Bayani, who is executive director of Community Energy Malawi, has said in reaction to the State of the Nation (Sona) by President Lazarus Chakwera, as far as the energy sector is concerned, that the President’s address “missed the opportunity to postulate a candid vision to accelerate access to clean electricity for Malawians based on the Tonse Alliance promises.”

Bayani said Malawi was still greatly obsessed with “big” energy projects while casting a blind eye on “equally viable alternatives.”

Said Bayani: “Despite recognizing that only 18% of Malawians access the grid, the SONA lacked the killer punch to demonstrate its commitment to SDG 7: Increasing access to clean energy for all by 2030. While the President’s creation of a stand-alone Ministry of Energy is a welcome development, the same however has not prominently featured in the SONA in a way that reflects the “Golden Thread that connects all sectors” nature of the energy sector.

“Energy is sandwiched in the one page of Infrastructure Access.
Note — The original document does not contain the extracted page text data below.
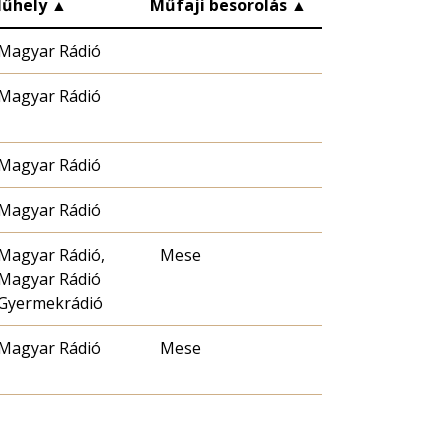
űhely
▲
Műfaji besorolás
▲
Magyar Rádió
Magyar Rádió
Magyar Rádió
Magyar Rádió
Magyar Rádió,
Mese
Magyar Rádió
Gyermekrádió
Magyar Rádió
Mese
The only routes to accelerate access mentioned in the SONA are the interconnection to Southern Africa Power Pool (SAAP) by 2022, 60MW Solar Project in Salima, and securing investors for 360MW Mpatamanga Hydro Project.”

Bayani said most of the energy projects are simply on paper with no hope of coming to fruition soon.

He said, among others, the Salima Project which was launched years back has just a plaque in existence.

“The free connections to electricity are not mentioned even though the president has candidly signaled an interest to develop rural areas and “inspire new generation of Malawians”. Also conspicuously missing are key reform recommendations in the Energy policy like, Decentralizing Ministry of Energy and restructuring of Malawi Rural Electrification Fund to among others create a Rural Electrification Agency,” said Bayani.

Viable Alternatives

According to him, there is no mention of off-grid interventions which the Malawi Renewable Energy Strategy recognize as having potential to connect 27% or 4.7 million of the population if harnessed.

He said: “There is no mention of the flagship projects already in play like: The US$144 World Bank financed Malawi Electricity Access Project (MEAP), The UNDP/GEF financed Access to Clean and Renewable Energy (ACRE) Project and the MAREP pipeline off-grid projects.